La Pasión de Málaga

Consumatum est

El Viernes Santo es día de tomarse las procesiones con otro ánimo. El silencio se impone en los cortejos, la exuberancia se deja de lado y predomina el negro, si acaso algunos matices de blanco, azul o rojo. La Catedral centra la tarde de esta jornada, marcada por tres hermandades de nuevo cuño

22.03.2016 | 17:07
El Señor Yacente en la bajada desde la capilla del Monte Calvario.
El Señor Yacente en la bajada desde la capilla del Monte Calvario.

El Viernes Santo es diferente al resto. El tono baja y los propios malagueños modulan su comportamiento en la calle. No hay aplausos, las bullas se diluyen y la actitud es de más silencio en la calle. Es un día que invita a pasear, explorar, seguir cofradías con tranquilidad, reflexionar y plantearse la vida con otro ánimo. No hay estrés, sólo la invitación a la devoción y uno mismo.

No obstante, hay dos Viernes Santo. La tarde está marcada por las cofradías de nuevo cuño, que han abierto nuevos caminos devocionales y estéticos, como una vía de comprender e interiorizar el mensaje de Jesús.

Dolores de San Juan es ruán y esparto, las voces de las Hermanas de la Cruz, es Catedral, incienso, capilla musical, cruces al hombro, manos desnudas y silencio. También es elegancia y mensaje. El trono del Cristo de la Redención es un discurso de teología. La Virgen de los Dolores, plena de detalles, una referencia devocional. Su nuevo manto dará que hablar, como ha ocurrido con cada estreno de los últimos años.

Le sigue el Monte Calvario. La juventud manda y, con ella, el atrevimiento y la innovación. La belleza como una forma de llegar a los corazones con la imagen de Cristo. Su procesión comienza pronto, con la bajada desde la capilla del Monte Calvario, para luego recorrer las calles con una cuidada selección musical y orden.

El Descendimiento sigue dando pasos hacia adelante. El sábado 19 de marzo inicia las obras de su nueva casa hermandad, consolidándose así en un barrio sin tradición cofrade hasta que llegaron ellos. El Parque les acoge en su procesión. El verde primaveral y el negro en las túnicas juegan al contraste. Aporta un grupo escultórico muy identificable, necesario y que alcanza su gran momento en la Catedral.

Tras el Descendimiento llega otro Viernes Santo. Iniciado por el Santo Traslado y Soledad de San Pablo, cofradía de barrio que conserva elementos tradicionales, como las sandalias o la centuria romana, con detalles como la cruz guía que está hecha a imagen y semejanza de San Pablo, o un renovado grupo escultórico que ha ganado muchos enteros.
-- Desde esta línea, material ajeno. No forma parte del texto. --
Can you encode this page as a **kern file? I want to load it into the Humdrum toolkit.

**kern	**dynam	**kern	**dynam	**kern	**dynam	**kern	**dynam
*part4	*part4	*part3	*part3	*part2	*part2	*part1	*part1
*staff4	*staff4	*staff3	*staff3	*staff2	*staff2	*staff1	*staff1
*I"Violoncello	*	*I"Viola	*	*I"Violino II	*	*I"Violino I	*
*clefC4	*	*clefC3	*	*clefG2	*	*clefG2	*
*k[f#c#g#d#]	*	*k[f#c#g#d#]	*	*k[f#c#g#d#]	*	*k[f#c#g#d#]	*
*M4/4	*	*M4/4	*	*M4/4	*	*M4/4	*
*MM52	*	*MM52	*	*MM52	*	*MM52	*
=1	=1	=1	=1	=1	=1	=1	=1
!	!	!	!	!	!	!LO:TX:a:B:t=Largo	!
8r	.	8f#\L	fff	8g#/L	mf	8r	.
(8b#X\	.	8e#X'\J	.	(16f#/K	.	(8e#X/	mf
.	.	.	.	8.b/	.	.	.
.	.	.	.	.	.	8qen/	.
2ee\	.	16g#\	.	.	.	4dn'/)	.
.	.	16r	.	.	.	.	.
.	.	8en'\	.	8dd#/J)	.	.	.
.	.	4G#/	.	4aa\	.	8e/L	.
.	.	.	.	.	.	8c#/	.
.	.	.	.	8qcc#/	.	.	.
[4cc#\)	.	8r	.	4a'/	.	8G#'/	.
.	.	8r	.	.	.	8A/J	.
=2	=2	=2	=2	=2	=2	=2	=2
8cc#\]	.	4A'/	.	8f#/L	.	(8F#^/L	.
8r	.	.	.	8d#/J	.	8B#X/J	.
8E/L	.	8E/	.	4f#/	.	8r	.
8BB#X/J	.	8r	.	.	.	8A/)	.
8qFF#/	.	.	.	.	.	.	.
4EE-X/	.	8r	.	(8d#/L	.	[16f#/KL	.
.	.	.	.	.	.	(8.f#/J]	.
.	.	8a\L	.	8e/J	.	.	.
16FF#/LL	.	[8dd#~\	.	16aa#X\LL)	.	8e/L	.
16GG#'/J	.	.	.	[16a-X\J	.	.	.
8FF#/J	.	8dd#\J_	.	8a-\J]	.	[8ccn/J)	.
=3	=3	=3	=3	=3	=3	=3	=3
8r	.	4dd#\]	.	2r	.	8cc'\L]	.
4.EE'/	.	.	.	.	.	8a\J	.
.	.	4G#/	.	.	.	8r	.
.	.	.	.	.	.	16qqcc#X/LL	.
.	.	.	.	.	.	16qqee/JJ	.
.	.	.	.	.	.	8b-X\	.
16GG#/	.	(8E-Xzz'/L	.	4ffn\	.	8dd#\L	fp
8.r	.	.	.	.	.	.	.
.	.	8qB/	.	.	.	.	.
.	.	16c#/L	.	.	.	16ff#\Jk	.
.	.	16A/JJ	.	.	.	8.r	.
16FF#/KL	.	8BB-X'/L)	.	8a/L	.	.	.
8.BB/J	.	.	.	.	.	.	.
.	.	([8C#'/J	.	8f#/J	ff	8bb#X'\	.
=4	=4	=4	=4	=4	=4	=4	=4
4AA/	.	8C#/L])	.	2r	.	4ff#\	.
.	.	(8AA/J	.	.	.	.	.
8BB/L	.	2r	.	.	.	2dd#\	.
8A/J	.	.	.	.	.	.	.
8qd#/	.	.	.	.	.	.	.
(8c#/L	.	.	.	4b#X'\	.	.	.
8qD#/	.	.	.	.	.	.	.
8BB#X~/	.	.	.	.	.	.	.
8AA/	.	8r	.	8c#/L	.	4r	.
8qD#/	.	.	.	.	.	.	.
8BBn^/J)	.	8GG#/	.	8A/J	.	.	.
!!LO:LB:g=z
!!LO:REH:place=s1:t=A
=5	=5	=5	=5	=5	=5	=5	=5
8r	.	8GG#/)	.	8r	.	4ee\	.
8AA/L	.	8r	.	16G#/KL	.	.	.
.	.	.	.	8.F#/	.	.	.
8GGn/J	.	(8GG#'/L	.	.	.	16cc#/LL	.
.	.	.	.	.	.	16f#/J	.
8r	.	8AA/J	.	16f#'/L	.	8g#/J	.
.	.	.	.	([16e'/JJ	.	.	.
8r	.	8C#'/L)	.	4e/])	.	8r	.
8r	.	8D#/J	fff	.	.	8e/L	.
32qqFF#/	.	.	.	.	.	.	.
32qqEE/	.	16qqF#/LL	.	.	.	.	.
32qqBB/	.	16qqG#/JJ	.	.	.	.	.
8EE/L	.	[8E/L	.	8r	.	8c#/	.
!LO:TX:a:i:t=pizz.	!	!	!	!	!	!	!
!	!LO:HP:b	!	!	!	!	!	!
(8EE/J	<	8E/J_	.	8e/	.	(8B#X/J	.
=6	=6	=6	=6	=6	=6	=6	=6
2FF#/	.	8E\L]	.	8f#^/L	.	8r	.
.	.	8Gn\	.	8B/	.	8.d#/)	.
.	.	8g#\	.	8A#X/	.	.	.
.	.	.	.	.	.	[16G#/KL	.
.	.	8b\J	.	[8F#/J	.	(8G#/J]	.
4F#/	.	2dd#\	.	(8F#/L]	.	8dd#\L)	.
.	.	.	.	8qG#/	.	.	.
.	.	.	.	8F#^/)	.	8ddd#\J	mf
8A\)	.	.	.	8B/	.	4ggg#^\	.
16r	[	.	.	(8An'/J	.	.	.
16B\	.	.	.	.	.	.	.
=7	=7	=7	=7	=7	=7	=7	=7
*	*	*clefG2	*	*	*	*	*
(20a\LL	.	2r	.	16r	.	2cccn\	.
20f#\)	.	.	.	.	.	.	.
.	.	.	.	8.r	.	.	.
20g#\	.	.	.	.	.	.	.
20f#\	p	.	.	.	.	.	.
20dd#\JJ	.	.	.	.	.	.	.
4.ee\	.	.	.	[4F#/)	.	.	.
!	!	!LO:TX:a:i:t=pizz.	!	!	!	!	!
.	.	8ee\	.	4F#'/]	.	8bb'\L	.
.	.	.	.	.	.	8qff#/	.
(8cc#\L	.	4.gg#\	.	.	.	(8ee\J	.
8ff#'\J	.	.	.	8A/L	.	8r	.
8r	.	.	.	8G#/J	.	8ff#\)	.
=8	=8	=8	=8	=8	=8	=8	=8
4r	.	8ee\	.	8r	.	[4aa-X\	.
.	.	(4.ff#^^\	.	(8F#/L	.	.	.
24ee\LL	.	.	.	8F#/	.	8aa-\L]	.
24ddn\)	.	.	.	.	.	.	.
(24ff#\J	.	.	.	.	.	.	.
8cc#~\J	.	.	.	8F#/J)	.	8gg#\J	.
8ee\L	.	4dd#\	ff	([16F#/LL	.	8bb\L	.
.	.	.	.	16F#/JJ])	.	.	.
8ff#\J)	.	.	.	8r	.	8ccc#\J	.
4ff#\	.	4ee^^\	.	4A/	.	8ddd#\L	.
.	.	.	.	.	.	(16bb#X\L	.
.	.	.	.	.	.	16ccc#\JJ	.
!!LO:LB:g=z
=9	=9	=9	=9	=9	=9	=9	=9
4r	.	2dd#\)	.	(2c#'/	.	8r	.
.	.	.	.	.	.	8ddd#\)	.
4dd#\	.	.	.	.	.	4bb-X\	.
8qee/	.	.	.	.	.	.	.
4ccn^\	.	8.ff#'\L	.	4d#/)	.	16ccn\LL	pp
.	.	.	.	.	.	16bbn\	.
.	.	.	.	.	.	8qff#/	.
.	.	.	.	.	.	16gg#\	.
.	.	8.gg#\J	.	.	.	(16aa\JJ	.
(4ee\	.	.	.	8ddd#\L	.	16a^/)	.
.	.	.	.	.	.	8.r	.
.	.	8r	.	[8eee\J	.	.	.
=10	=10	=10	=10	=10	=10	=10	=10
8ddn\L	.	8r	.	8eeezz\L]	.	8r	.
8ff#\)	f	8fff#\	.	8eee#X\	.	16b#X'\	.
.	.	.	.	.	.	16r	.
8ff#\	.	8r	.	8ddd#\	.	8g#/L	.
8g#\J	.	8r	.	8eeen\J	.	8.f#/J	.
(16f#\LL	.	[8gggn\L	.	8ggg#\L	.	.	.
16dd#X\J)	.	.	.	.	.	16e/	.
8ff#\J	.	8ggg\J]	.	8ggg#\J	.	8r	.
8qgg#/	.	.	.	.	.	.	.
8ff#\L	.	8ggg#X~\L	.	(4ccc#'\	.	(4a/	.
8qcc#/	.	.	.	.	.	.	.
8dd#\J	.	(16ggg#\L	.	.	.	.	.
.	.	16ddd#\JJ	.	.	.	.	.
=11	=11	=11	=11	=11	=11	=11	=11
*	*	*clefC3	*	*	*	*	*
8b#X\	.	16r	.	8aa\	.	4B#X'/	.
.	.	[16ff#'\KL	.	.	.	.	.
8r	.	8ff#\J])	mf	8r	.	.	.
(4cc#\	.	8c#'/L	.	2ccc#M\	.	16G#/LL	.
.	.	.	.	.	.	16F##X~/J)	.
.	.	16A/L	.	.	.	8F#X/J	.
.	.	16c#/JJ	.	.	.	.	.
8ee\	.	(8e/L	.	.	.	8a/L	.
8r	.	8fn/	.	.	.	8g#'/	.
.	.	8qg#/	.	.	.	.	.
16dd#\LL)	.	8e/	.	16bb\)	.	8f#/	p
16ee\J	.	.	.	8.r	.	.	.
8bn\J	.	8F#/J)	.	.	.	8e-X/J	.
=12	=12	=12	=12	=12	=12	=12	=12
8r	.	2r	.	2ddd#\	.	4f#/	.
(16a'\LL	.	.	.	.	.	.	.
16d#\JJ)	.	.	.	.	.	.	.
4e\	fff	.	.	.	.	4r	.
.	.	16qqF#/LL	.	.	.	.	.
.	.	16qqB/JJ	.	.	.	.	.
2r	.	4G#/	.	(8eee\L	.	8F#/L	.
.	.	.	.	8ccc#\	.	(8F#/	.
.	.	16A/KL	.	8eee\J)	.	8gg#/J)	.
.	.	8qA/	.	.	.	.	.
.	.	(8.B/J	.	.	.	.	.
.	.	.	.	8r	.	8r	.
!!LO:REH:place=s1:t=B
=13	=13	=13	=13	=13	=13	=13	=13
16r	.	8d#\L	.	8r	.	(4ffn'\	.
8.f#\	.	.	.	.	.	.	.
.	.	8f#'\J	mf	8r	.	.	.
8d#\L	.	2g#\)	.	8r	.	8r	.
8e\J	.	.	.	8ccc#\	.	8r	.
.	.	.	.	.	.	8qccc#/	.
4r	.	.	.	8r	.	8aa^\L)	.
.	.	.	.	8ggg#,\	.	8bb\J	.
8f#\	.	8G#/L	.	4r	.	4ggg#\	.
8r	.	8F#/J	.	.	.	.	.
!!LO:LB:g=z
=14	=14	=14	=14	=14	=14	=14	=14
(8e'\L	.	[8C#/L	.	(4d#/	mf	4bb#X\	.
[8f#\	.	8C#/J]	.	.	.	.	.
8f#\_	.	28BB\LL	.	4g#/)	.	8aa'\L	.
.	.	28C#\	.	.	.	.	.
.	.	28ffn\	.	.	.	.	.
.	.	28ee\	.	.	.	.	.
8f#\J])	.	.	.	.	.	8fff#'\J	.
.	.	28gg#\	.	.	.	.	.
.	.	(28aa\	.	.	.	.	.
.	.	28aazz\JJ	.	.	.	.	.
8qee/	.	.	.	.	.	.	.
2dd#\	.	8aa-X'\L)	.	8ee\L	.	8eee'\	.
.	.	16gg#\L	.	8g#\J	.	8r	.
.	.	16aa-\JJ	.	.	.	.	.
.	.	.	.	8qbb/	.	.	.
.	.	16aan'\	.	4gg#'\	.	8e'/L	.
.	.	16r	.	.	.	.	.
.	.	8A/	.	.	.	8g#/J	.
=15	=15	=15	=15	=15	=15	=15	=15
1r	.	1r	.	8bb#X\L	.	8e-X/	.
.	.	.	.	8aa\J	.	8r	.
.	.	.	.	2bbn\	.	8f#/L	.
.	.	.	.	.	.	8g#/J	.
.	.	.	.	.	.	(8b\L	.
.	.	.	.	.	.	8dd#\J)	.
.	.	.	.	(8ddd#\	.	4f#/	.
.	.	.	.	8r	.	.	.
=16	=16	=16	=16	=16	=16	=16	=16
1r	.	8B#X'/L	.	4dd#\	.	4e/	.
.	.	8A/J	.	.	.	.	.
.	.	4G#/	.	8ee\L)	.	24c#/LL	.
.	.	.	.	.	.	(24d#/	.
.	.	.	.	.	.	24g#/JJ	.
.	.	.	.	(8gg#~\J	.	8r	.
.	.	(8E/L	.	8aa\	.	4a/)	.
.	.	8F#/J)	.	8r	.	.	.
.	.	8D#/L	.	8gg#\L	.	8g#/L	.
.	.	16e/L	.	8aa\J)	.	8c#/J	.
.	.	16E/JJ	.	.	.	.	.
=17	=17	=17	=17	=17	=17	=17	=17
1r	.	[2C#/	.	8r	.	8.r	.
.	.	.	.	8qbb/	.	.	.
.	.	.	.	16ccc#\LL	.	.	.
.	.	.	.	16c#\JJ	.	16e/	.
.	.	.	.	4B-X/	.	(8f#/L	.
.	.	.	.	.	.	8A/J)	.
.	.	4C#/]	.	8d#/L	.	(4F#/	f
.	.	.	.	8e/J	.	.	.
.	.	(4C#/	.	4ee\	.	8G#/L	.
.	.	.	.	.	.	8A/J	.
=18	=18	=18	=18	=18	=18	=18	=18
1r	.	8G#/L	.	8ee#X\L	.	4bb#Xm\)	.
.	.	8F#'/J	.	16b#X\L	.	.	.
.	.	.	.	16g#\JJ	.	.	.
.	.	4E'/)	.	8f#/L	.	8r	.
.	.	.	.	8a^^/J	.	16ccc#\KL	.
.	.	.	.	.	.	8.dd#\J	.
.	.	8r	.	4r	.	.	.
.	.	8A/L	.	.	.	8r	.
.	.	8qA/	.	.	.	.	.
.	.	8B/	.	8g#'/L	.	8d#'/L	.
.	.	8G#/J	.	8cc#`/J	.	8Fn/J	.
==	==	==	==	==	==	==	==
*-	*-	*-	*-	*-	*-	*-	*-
Amor y Piedad son otras dos cofradías coetáneas, de fuerte implantación en sus barrios y con advocaciones complementarias, ofreciendo una conjunción envidiable al ofrecer al malagueño una procesión de Amor, Caridad y Piedad.

La primera llega desde el barrio de la Victoria, continuando en la recuperación de su estampa añeja, pero sabiendo aportar detalles que muestran la juventud de sus integrantes, con una visión moderna sobre las hermandades. La Piedad llega desde la Cruz del Molinillo, donde lo es todo. Su capilla callejera ha convertido a su sagrada titular en la vecina más popular del barrio, a la que todos le van a contar sus penas y alegrías, o simplemente a saludar como una más. Las marchas de corte clásico le van a esta advocación, que destaca sobre el tradicional monte de lirios morados y que este año estrena además un nuevo sudario.

El Sepulcro anuncia que todo se ha consumado. La Pasión llega a su fin con la muerte. La marcha fúnebre, el silencio y el respeto del público son elementos que acompañan este cortejo, que para el año próximo acometerá la renovación del trono de la Virgen de la Soledad.

El Viernes Santo se cierra a oscuras. La Virgen de los Dolores, de Servitas, va recorriendo las calles en silencio, con el susurro de la oración y un tambor como única compañía. Es momento de rezar y esperar la Resurrección.